*OBJECTIVE:* Arrange everything in the material below, from the line containing "family: Sciaridae" down to the line containing "order: Lepidoptera", as a Markdown table with the columns Row and Line, numbering each line and skipping blank ones. Leave the pictures out of the table.

*DATA ROWS:*
━━━━━━━━━━━━━━━━━━━━━━━━━━━━━━

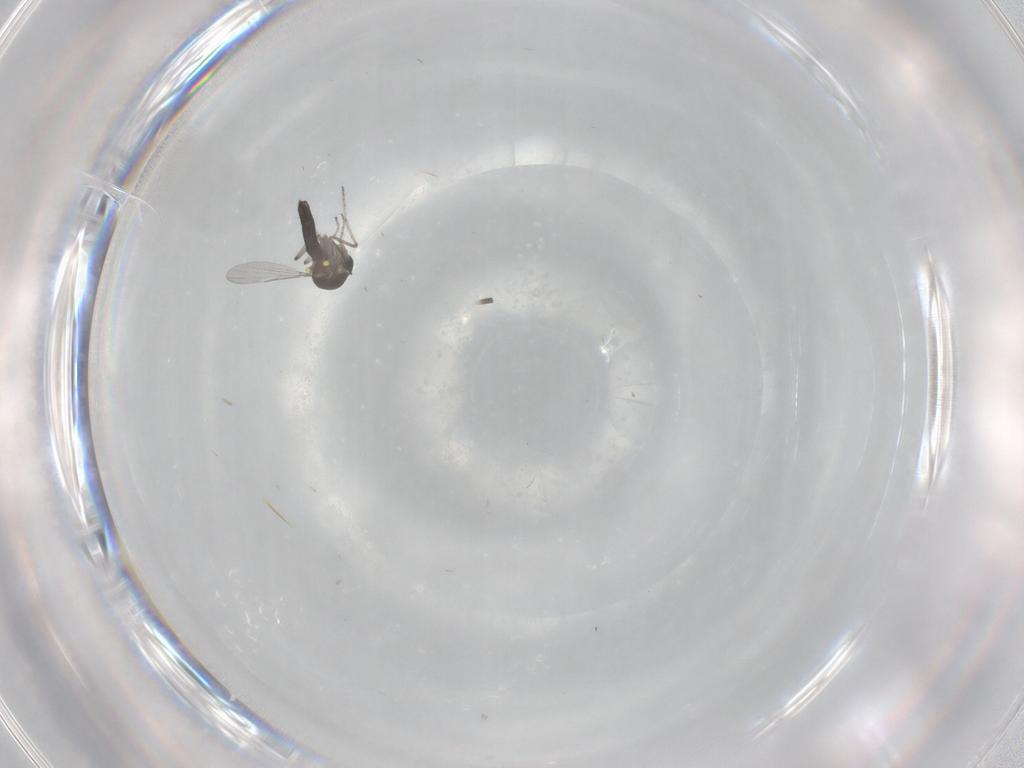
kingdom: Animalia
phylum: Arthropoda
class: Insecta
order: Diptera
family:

━━━━━━━━━━━━━━━━━━━━━━━━━━━━━━

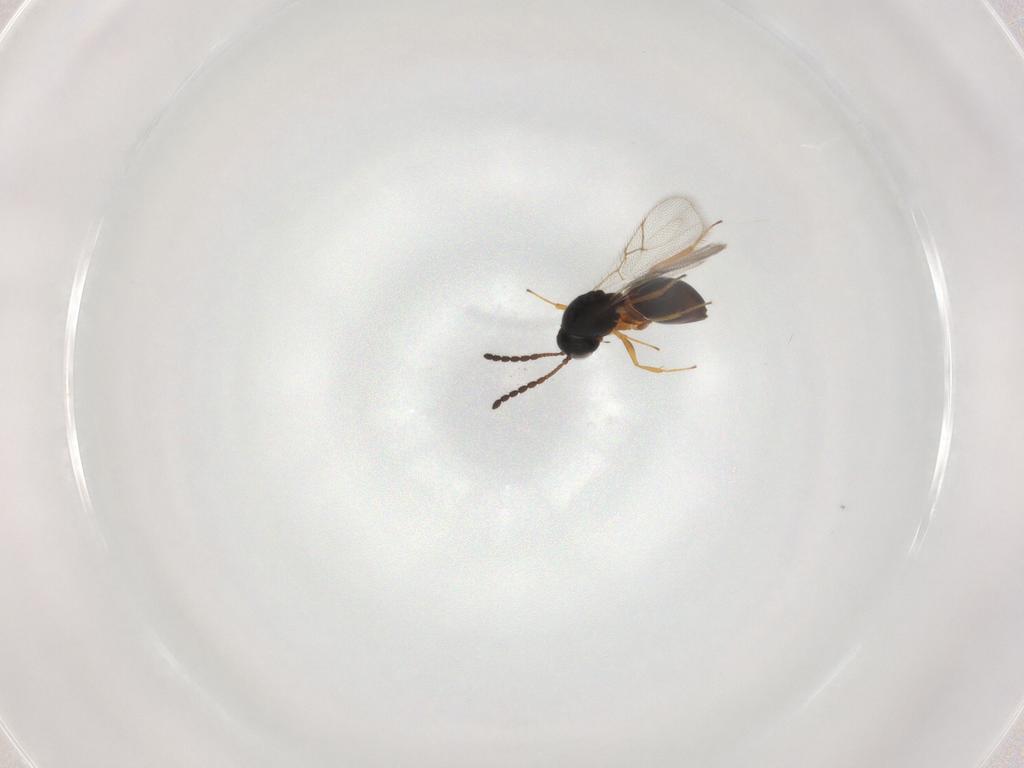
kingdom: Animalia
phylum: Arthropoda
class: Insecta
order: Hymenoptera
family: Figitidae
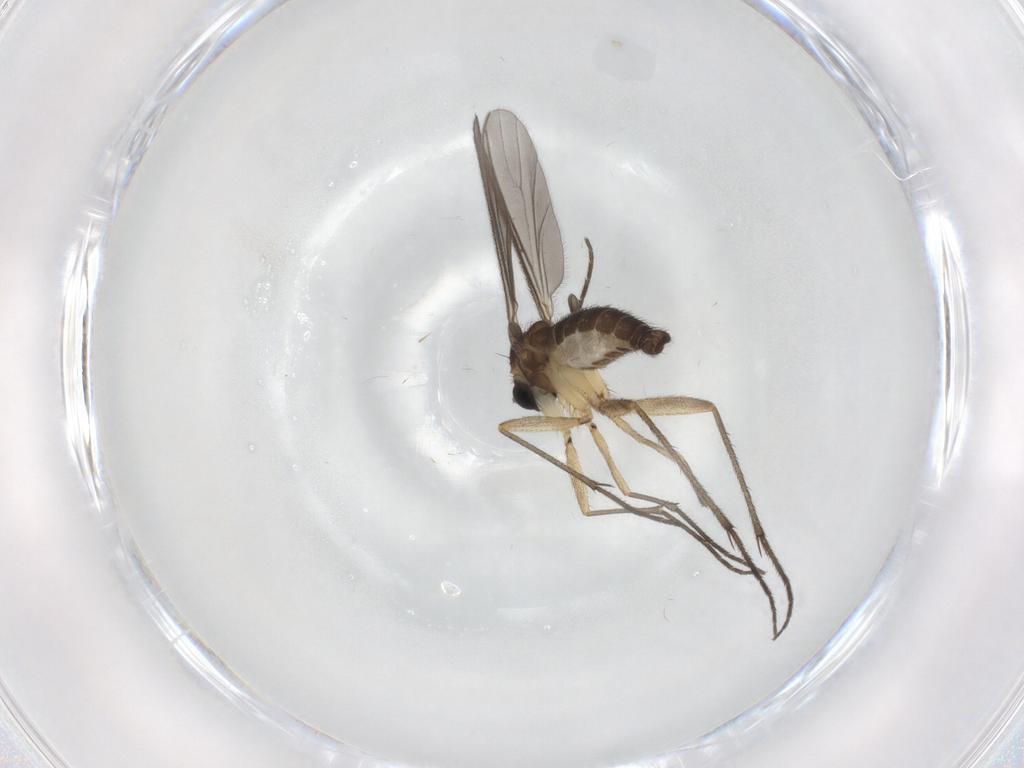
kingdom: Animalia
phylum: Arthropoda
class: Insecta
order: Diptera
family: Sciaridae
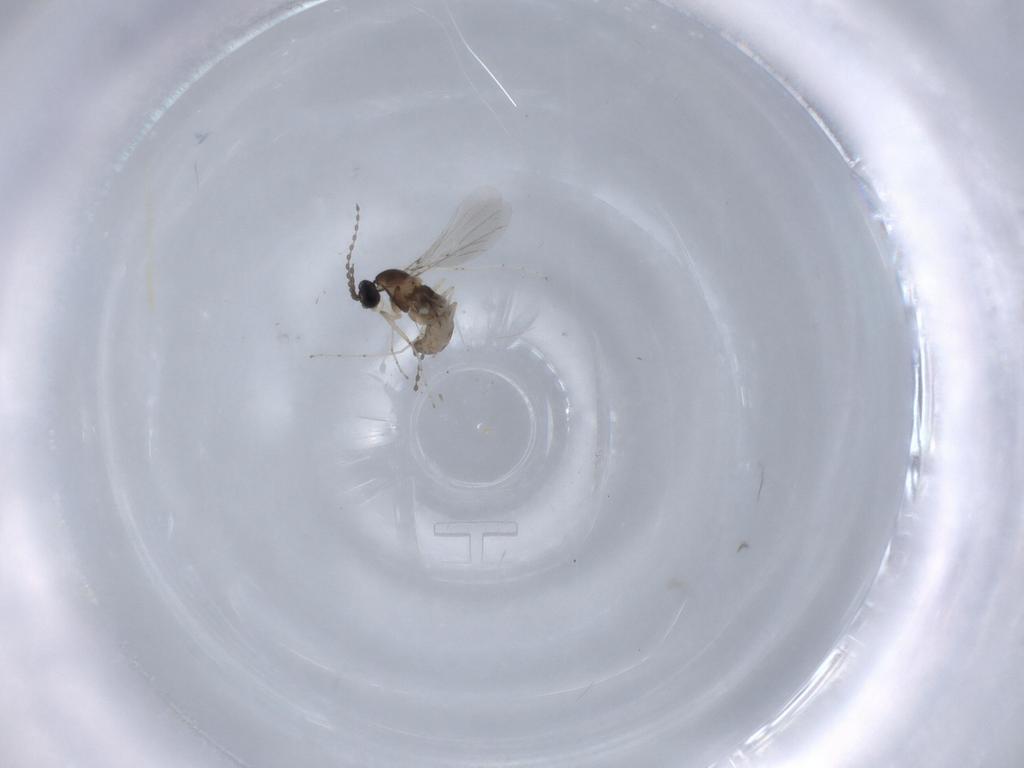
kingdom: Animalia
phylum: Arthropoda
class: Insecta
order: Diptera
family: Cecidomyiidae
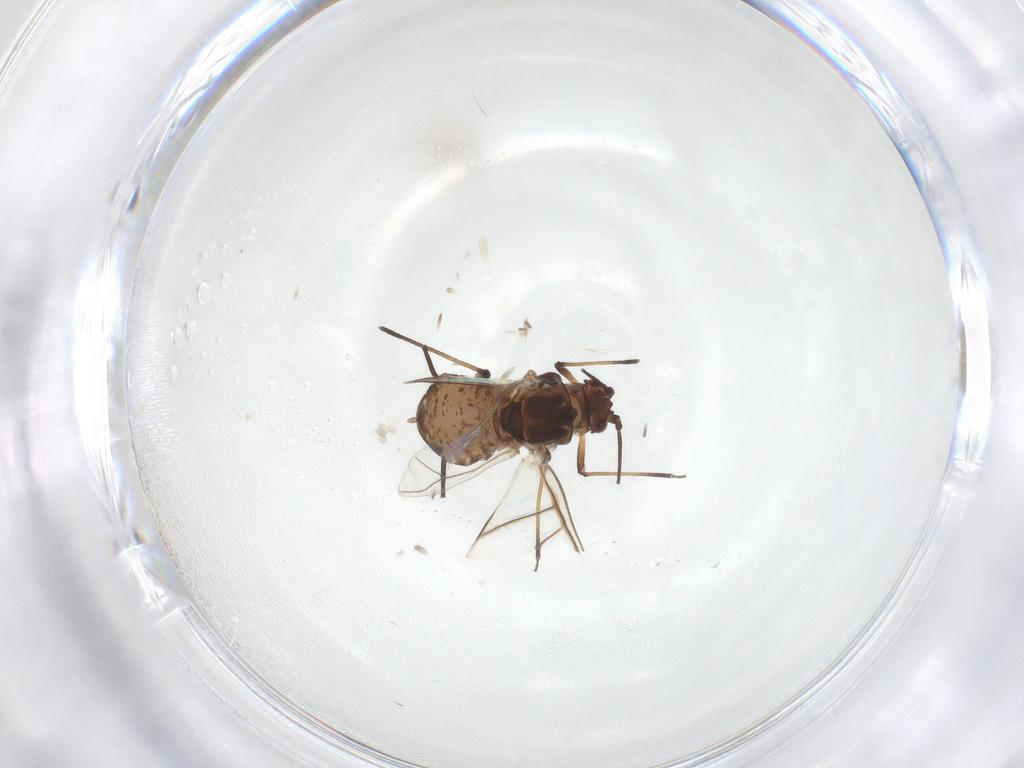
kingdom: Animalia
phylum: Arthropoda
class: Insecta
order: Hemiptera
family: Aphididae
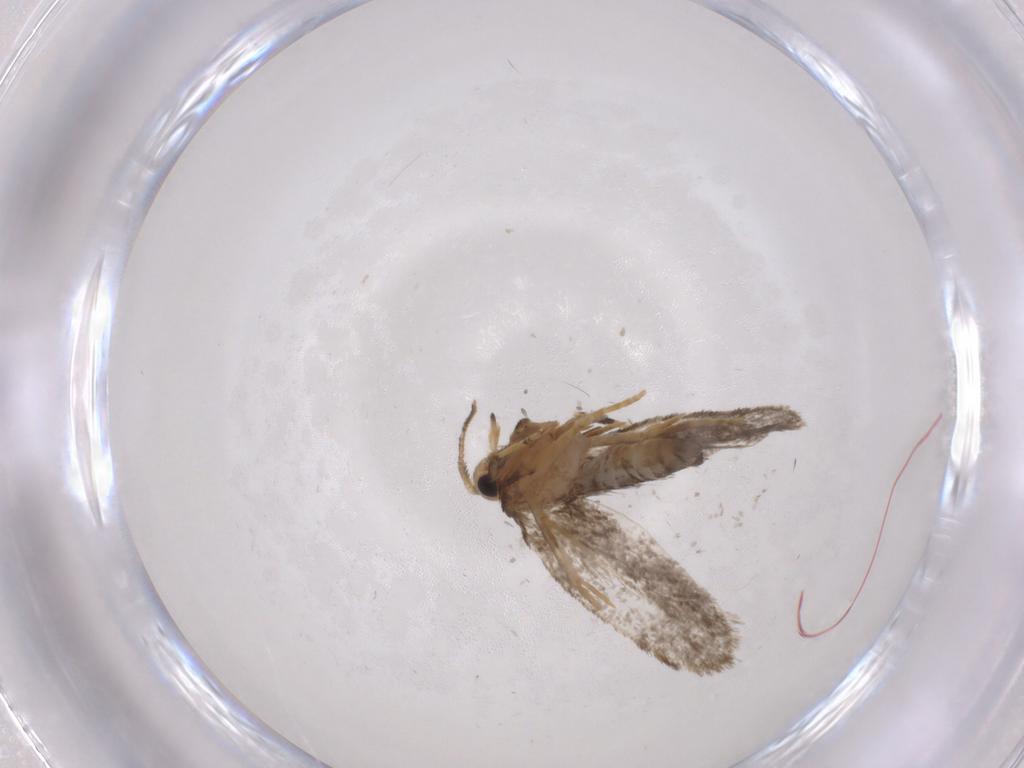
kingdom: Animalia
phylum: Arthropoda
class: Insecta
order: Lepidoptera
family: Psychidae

━━━━━━━━━━━━━━━━━━━━━━━━━━━━━━

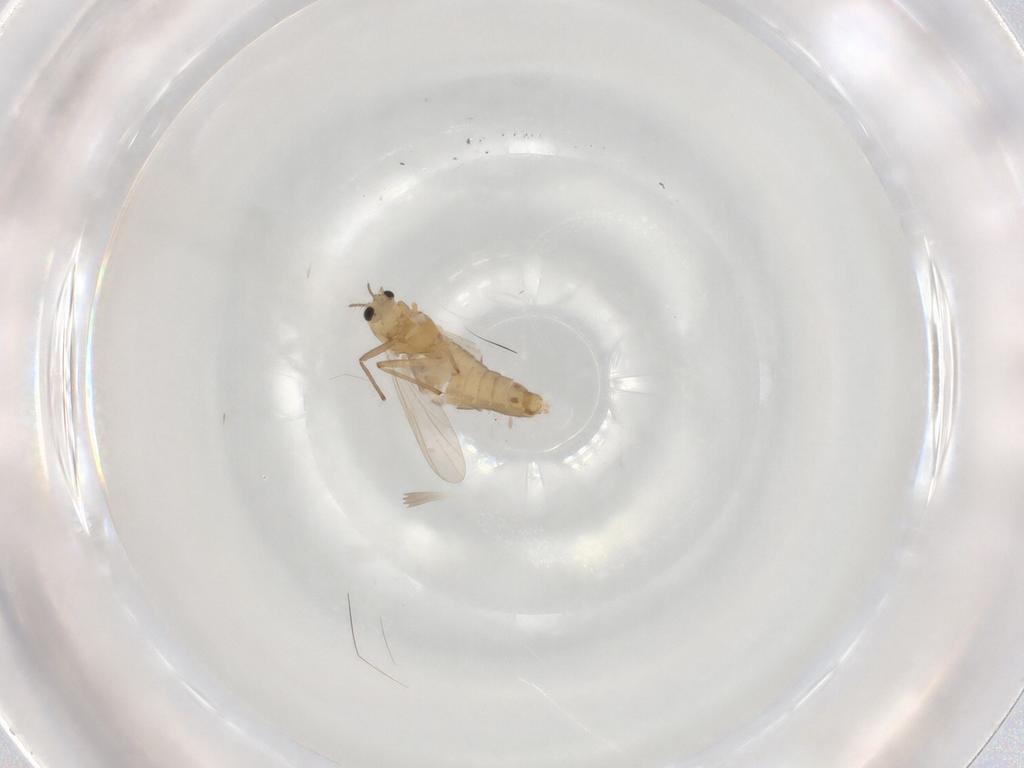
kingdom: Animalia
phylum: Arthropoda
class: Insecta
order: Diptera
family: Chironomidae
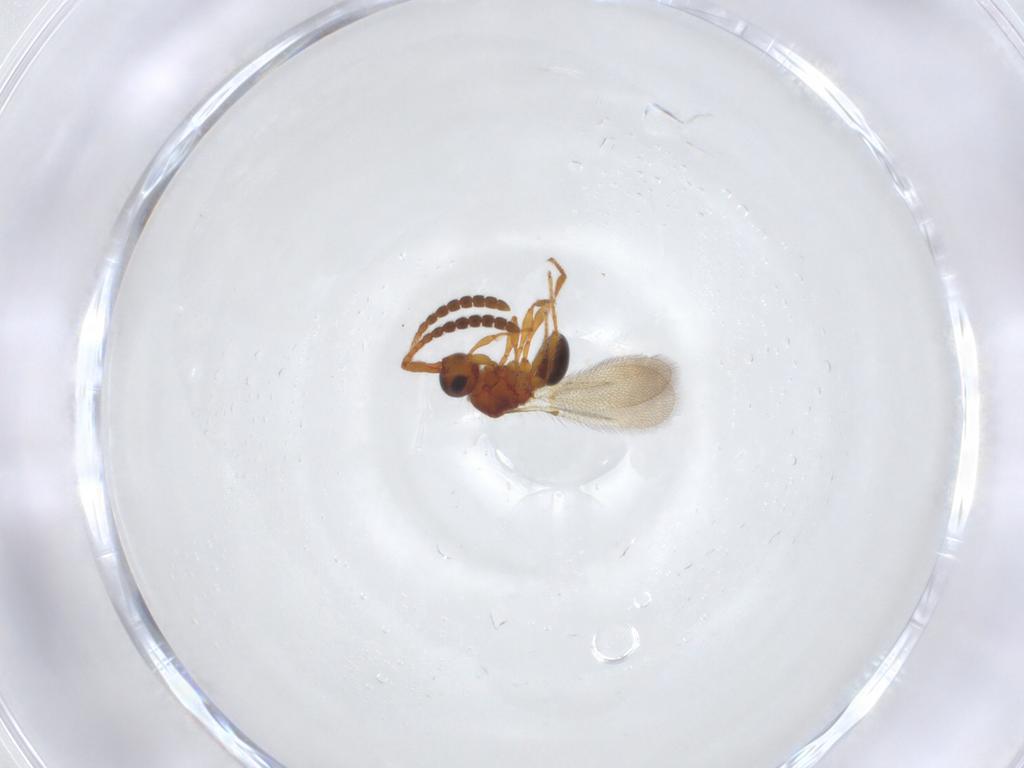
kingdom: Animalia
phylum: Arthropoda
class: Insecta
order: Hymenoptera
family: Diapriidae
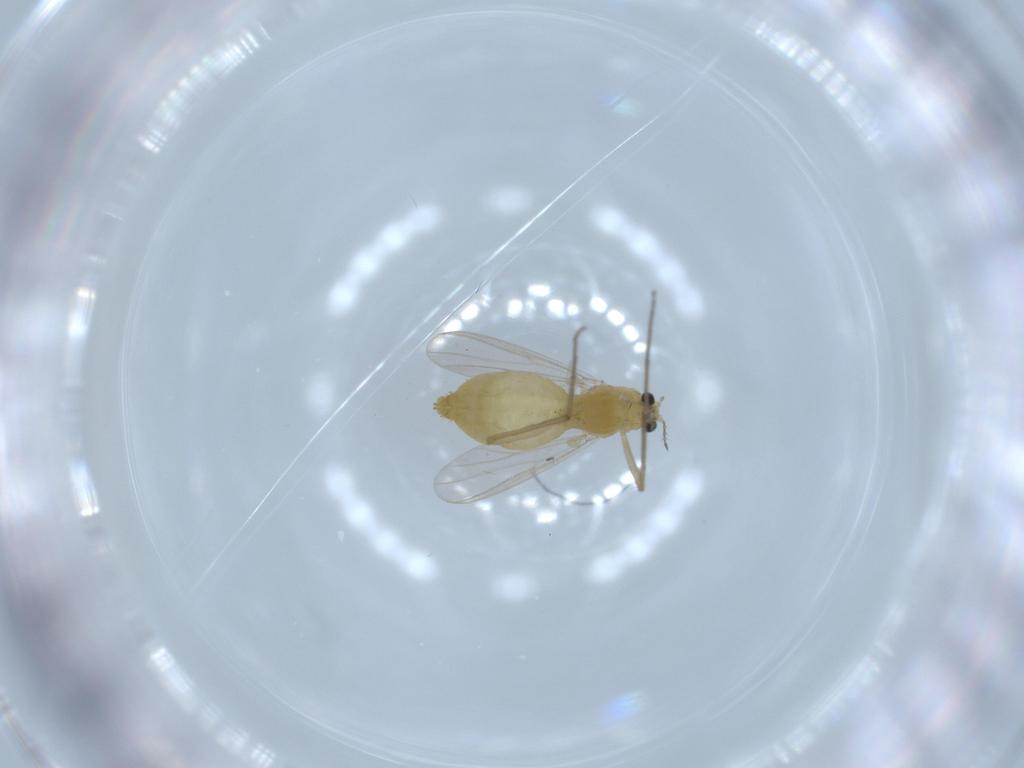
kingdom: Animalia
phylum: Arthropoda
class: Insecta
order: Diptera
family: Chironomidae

━━━━━━━━━━━━━━━━━━━━━━━━━━━━━━

*TASK RESPONSE:*
| Row | Line |
|---|---|
| 1 | family: Sciaridae |
| 2 | kingdom: Animalia |
| 3 | phylum: Arthropoda |
| 4 | class: Insecta |
| 5 | order: Diptera |
| 6 | family: Cecidomyiidae |
| 7 | kingdom: Animalia |
| 8 | phylum: Arthropoda |
| 9 | class: Insecta |
| 10 | order: Hemiptera |
| 11 | family: Aphididae |
| 12 | kingdom: Animalia |
| 13 | phylum: Arthropoda |
| 14 | class: Insecta |
| 15 | order: Lepidoptera |